[La Croix.com], Une valorisation balbutiante pour les sargasses, Denis Sergent, le 22/10/2019.
Objet de recherche et de développement depuis 2015, la valorisation des sargasses est, pour l’heure, essentiellement limitée à la fabrication de compost en Martinique.
« Aujourd’hui, aux Antilles françaises, il existe plusieurs projets, financés en grande partie par l’Agence de l’environnement et de la maîtrise de l’énergie (Ademe), pour valoriser les algues sargasses, indique Pascal Jean Lopez, biologiste marin au Muséum national d’histoire naturelle (MNHN/BOREA). Mais le seul opérationnel aux Antilles est celui mené par la société Holdex Environnement en Martinique. » Il consiste à mélanger 10 à 15 % de sargasses séchées à des déchets verts comme la bagasse de canne à sucre (résidu fibreux), des fientes de poules et des coquilles d’œufs, pour en faire du terreau agricole (compost).

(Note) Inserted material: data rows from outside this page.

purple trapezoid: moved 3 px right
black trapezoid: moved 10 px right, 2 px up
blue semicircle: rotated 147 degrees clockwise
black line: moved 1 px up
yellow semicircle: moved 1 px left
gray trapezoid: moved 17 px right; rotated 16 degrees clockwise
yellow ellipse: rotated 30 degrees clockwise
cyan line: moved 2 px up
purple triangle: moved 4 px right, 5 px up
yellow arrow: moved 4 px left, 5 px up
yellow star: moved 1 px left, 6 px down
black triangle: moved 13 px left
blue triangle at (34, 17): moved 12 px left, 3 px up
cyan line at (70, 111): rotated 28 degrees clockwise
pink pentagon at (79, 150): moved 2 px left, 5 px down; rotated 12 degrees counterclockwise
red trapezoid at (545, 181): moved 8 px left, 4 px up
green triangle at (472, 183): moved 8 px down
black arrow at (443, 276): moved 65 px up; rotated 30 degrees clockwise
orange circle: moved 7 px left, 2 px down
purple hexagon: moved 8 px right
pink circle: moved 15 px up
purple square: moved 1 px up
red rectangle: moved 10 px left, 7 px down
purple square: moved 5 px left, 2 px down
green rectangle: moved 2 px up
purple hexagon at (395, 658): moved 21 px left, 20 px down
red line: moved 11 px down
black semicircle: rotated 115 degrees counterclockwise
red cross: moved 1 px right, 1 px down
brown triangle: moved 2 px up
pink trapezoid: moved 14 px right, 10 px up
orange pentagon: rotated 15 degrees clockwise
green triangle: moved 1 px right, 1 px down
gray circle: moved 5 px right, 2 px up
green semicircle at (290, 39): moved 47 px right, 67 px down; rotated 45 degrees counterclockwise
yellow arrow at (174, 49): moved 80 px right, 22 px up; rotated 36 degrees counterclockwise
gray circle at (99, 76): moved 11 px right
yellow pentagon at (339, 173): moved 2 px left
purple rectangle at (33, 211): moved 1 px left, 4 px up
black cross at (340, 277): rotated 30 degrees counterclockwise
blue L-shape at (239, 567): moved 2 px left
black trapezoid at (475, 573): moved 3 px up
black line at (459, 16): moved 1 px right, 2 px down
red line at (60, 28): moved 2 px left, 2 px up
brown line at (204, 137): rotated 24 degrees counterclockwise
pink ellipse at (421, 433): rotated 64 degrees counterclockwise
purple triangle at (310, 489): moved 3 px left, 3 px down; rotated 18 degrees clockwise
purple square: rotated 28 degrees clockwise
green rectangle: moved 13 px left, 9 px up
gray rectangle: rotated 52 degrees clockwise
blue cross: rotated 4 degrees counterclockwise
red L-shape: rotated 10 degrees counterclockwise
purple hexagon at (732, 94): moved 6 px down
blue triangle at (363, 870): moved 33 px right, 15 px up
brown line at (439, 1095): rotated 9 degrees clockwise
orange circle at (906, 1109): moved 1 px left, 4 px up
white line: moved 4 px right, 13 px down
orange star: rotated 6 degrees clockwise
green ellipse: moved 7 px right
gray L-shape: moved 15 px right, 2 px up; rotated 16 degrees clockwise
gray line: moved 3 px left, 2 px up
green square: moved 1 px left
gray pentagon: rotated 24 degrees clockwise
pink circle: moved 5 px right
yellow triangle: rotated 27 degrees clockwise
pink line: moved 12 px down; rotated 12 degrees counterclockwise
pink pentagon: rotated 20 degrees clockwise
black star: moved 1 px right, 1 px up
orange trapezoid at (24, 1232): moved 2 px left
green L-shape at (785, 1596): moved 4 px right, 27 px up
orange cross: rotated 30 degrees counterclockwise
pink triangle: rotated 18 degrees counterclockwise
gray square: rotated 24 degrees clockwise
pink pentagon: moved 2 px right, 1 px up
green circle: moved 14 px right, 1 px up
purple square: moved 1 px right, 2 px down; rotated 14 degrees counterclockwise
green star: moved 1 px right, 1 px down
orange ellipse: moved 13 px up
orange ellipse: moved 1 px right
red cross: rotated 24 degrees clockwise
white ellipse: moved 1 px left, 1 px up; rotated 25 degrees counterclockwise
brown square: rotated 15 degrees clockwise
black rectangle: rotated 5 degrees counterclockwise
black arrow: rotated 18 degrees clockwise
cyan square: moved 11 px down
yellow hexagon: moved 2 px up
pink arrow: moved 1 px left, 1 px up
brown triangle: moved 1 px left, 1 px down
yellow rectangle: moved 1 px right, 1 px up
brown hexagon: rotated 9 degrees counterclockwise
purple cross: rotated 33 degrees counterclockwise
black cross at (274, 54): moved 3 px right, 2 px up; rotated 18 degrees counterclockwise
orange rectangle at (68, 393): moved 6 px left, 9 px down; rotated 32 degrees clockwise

Toutefois, comme les zones bananières de Martinique (nord-est et sud-est) et de Guadeloupe (sud de l’île de Basse-Terre) sont contaminées par un insecticide, le chlordécone, classé cancérogène pour l’homme par l’OMS et interdit aux Antilles depuis 1993 mais encore présent dans certains sols, fleuves et zones littorales, on risque de récupérer des sargasses qui sont polluées en chlordécone. Idem avec l’arsenic, un métalloïde qui vient naturellement de la mer, et dont une forme est toxique. « Moins grave est le cas du mercure, dont globalement la concentration est faible, pas différente de celle de la haute mer, excepté en quelques points de la côte », indique Thierry Thibaut, écologue marin à l’université d’Aix-Marseille.
Pourtant, moyennant de rigoureuses précautions, la présence de ces substances indésirables peut être jugulée, de façon que « la sargasse devienne une ressource et ne reste pas un déchet ». Concernant le chlordécone, il est essentiellement présent dans les algues qui ont stagné un certain temps dans des baies où elles se sont imprégnées d’insecticide. Exit alors ces algues non fraîchement arrivées du large et donc non valorisables. Pour ce qui est des substances métalliques, arsenic et mercure, les algues se nourrissant en partie en filtrant l’eau de mer, un peu comme les coquillages, il n’est pas étonnant d’en trouver des traces au sein de leur matière organique (glucides).